10. ► Mais ces " décalages » ou " désynchronisations » entre la résistance sociale et la faiblesse de forces de gauche radicale, n'est elle pas une donnée de la nouvelle période que nous vivons ? Devons-nous poser les problèmes en termes de basculement du monde dans une nouvelle période historique après plusieurs siècles de domination de l'Europe et des États-Unis ? S'il y a des changements structurels du capital à l'échelle mondiale, une nouvelle place des États nations dans la mondialisation, une crise structurelle de la démocratie parlementaire, une tendance à l'intégration des syndicats (Trotsky évoquait déjà cette tendance en 1940), une marche vers des régimes autoritaires ? Tout cela ne peut-il avoir des conséquences sur la réalité du mouvement ouvrier, la place des partis ? N'y a t-il pas une fin de cycle historique pour le mouvement ouvrier européen tel qu'il s'est configuré à la fin du XIXe siècle et tout au long du XXe siècle ? La globalisation et la crise de l'État nation ne sapent-elles pas la base des partis et syndicats tels qu'ils se sont formés au cours de ces décennies ?

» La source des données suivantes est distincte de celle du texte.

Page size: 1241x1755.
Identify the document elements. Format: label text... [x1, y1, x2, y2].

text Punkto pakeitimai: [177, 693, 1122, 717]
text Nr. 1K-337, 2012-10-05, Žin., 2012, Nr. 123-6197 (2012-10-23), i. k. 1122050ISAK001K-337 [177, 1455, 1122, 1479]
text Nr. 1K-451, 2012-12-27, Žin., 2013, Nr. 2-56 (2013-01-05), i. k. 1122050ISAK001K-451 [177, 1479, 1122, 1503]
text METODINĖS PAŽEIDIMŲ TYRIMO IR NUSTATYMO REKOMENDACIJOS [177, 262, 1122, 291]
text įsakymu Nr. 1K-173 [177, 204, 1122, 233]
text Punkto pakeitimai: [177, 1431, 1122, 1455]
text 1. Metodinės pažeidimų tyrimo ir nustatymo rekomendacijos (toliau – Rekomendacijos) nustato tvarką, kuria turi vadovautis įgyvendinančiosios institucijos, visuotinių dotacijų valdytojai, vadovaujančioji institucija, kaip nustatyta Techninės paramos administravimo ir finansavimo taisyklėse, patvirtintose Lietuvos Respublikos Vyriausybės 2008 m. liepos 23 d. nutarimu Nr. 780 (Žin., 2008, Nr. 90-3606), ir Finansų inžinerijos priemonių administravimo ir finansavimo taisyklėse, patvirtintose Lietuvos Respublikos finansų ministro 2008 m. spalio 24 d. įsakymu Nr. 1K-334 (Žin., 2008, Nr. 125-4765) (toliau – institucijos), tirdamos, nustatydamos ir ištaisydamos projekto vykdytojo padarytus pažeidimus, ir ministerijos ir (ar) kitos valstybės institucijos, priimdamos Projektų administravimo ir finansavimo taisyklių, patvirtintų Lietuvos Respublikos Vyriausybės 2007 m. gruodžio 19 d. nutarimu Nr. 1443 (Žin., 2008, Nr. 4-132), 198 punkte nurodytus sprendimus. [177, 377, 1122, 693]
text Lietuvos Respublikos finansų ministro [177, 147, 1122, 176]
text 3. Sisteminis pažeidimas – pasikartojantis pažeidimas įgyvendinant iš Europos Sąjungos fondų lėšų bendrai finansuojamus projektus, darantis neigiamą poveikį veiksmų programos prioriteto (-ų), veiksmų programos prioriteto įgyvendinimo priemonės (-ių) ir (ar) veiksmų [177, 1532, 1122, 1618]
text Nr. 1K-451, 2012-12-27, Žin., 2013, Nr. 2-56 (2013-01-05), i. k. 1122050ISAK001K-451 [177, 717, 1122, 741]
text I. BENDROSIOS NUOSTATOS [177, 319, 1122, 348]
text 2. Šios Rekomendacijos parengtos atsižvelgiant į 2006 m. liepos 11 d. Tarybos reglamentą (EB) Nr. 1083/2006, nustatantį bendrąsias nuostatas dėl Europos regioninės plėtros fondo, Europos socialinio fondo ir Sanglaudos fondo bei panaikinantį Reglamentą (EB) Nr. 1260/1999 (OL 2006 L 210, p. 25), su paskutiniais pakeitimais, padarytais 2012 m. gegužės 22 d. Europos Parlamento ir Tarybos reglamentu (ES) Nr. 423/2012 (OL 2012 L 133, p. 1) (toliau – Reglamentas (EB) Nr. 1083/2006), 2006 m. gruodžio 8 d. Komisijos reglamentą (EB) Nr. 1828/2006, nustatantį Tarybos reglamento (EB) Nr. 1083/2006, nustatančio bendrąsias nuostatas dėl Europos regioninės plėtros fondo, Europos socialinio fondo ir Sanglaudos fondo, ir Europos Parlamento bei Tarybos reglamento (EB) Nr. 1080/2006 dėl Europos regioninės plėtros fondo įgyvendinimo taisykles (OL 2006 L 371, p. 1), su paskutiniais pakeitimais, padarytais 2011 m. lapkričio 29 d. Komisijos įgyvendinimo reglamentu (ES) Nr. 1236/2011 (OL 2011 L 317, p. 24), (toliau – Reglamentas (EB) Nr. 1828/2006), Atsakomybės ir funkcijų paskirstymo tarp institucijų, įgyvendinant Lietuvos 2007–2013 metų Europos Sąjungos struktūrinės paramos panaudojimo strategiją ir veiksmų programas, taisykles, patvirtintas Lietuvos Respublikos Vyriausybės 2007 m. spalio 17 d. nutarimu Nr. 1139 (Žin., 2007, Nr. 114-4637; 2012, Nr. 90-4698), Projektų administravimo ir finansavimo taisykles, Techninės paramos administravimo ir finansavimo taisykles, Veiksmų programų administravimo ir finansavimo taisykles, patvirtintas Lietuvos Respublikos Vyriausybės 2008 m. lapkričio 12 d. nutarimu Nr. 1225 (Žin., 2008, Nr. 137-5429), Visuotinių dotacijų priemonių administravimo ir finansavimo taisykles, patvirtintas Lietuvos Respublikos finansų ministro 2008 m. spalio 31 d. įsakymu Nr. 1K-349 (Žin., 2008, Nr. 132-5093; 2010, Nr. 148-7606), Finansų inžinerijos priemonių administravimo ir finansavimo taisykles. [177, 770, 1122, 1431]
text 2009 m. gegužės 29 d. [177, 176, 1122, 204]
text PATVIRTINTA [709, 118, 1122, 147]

Nous sommes toujours et plus que jamais au temps du capital qui nourrit la luttes de classes, ses résistances, ses organisations, mais le plus probable, c'est que vont émerger de nouvelles organisations qui auront bien entendu des liens avec le passé mais seront fondamentalement nouvelles et surtout formées de nouvelles générations.

Et il y a aussi une responsabilité historique des révolutionnaires et, plus particulièrement, des trotskystes. Nous avons préservé une ligne de résistance, de front unique contre la crise ou l'austérité, des références au programme révolutionnaire. Mais nous sommes tiraillés entre le retour à la gauche révolutionnaire classique — l'extrême gauche des années 1960 ou le maintien de mouvements issus des années 1930 — et la pression d'organisations ou courants réformistes de gauche. Nous avions déjà discuté la nécessité historique de sortir d'une situation où nous nous considérions comme " l'opposition de gauche au stalinisme ». Le stalinisme s'est effondré, mais attention, il y a encore des partis post staliniens même s'ils sont considérablement affaiblis. Mais nous n'arrivons pas à sortir de conceptions marquées par cette situation d'opposition de gauche. Nous avons du mal à prendre toute la dimension d'une réorganisation d'ensemble du mouvement ouvrier et social. Nous avons des difficultés à redéfinir un projet indépendant et qui en même temps nous permette de faire de la politique. Nous avons du mal à formuler un projet indépendant sur le long terme. Cela renvoie aussi à repenser un programme pour le XXIe siècle. La IVe Internationale a commencé à réfléchir sur la nécessité d'un nouveau programme écosocialiste. Nous en sommes au début et on voit les répercussions d'une telle démarche sur la sortie du nucléaire, par exemple. Quelles implications pour reformuler un programme de transition ? Reprendre la discussion sur la question de la démocratie, les rapports entre démocratie directe et démocratie représentative, entre la démocratie des usines et celle des communes et sur les axes stratégiques d'une conquête du pouvoir par les travailleurs, bref les grandes lignes d'un projet d'émancipation, avec au centre l'auto-activité des travailleurs ? La cohésion programmatique que nous avions au siècle dernier, ou peut-être que nous croyions avoir, et qui était la force des trotskystes, chaque courant à sa manière, ne peut répondre aux défis du XXIe siècle. Nous sommes confrontés à une certaine perte de substance, programmatique, politique, stratégique. Toutes sortes d'éléments fondamentaux pour construire une formation politique que l'accélération de l'histoire met à mal aujourd'hui pour les révolutionnaires.